EXTRACT =
┏━━

The entire UserMetadata becomes an unreadable hash in the keys array. We can’t query for users by device_type or ip_region because these values are hidden within the hash. This is why primitive types like u32 work better for indexed fields when we need to filter events efficiently. So if you plan to query events by indexed fields, it’s best to use primitive types like u32, felt252, or ContractAddress.

Using #[flat] attribute

The #[flat] attribute alters how event variants are named and identified in transaction logs. It is used to flatten nested event enums to make querying and filtering of specific event easier.

This attribute addresses nested enum structures, not complex field types. This is a separate concept from the complex indexing we just discussed.

#[flat] attribute flattens the event naming hierarchy, not the data structure itself.

When used on an event variant in the Event enum, it changes the event selector hash computation to use the inner variant name instead of the outer enum name.

Outer Enums, Inner Enum and Inner Variants

To understand how #[flat] works, we need to distinguish between these three levels of enum structure:

*// OUTER enum - the main Event enum*
pub enum Event {
    UserRegistered: UserRegistered,
    #[flat]
    UserDataUpdated: UserDataUpdated,  *// <- This references the INNER enum*
}

*// INNER enum - nested inside the outer enum structure*
pub enum UserDataUpdated {
    DeviceType: UpdatedDeviceType,     *// <- These are the inner variants*
    IpRegion: UpdatedIpRegion,         *// <- These are the inner variants*
}

• Outer enum: The main Event enum that contains all possible events for the contract
• Inner enum: The UserDataUpdated enum that contains specific variants (DeviceType and IpRegion)

┗━━

CHECK YOUR UNDERSTANDING =
1. Answer these questions about the text on the #[flat] attribute:
(a) Which primitive types does it recommend for indexed fields that will be queried?
(b) What does the #[flat] attribute flatten, and what does it leave unchanged?
(c) Which two variants does the UserDataUpdated enum contain?
2. Retype the passage of the text on the #[flat] attribute starting at "This attribute addresses" and ending at "data structure itself.".
The rows that come next are separate material from the text above.

INFORMATION PROVIDED =
┏━━

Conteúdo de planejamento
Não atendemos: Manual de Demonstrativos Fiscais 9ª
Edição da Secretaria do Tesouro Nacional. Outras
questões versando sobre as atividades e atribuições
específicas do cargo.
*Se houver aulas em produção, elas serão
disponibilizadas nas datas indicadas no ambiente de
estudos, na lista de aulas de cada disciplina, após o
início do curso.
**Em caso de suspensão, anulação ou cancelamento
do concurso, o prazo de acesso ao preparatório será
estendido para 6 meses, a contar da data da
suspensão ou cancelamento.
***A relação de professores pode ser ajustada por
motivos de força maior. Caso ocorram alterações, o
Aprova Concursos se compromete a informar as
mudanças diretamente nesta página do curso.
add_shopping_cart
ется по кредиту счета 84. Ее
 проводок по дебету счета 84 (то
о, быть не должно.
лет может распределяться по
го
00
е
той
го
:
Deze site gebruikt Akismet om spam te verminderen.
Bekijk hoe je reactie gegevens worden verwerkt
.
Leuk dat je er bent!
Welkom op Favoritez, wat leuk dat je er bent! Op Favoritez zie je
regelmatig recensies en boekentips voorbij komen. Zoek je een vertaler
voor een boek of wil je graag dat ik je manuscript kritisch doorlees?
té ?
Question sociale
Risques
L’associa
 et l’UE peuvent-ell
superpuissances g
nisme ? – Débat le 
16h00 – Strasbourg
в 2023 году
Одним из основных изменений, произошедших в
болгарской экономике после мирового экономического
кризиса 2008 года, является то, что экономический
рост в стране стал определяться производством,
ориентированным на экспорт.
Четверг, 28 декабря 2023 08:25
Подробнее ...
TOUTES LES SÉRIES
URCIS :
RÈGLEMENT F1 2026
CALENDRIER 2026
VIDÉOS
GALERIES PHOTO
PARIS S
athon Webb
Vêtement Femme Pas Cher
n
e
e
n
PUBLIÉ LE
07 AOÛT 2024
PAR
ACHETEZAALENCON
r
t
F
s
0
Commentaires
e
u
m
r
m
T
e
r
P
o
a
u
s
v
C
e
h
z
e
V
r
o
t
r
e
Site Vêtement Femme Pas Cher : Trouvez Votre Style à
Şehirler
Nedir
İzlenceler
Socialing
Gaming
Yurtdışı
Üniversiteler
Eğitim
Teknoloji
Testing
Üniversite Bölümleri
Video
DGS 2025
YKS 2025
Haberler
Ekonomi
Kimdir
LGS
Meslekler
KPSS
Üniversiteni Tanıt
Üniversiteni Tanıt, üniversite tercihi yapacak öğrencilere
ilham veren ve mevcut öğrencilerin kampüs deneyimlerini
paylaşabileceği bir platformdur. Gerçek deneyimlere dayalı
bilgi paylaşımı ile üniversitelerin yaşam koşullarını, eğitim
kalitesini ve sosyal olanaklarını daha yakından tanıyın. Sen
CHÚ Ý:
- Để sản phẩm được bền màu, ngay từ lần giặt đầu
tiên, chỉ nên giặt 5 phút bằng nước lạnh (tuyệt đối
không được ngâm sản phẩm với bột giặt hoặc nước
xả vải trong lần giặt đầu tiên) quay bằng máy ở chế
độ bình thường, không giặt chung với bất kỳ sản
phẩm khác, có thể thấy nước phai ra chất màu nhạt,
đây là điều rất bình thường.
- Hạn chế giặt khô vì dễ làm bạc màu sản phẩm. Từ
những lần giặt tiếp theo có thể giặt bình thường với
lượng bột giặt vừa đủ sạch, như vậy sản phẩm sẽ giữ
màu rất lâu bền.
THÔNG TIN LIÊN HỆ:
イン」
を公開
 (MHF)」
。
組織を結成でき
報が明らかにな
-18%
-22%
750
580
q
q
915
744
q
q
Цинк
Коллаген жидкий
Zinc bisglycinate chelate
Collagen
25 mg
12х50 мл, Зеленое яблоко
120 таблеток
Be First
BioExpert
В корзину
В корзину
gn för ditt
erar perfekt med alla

┗━━

SOLVED PROBLEMS =
1.
(a) u32, felt252, or ContractAddress.
(b) It flattens the event naming hierarchy, not the data structure itself.
(c) DeviceType and IpRegion.

2.
This attribute addresses nested enum structures, not complex field types. This is a separate concept from the complex indexing we just discussed.

#[flat] attribute flattens the event naming hierarchy, not the data structure itself.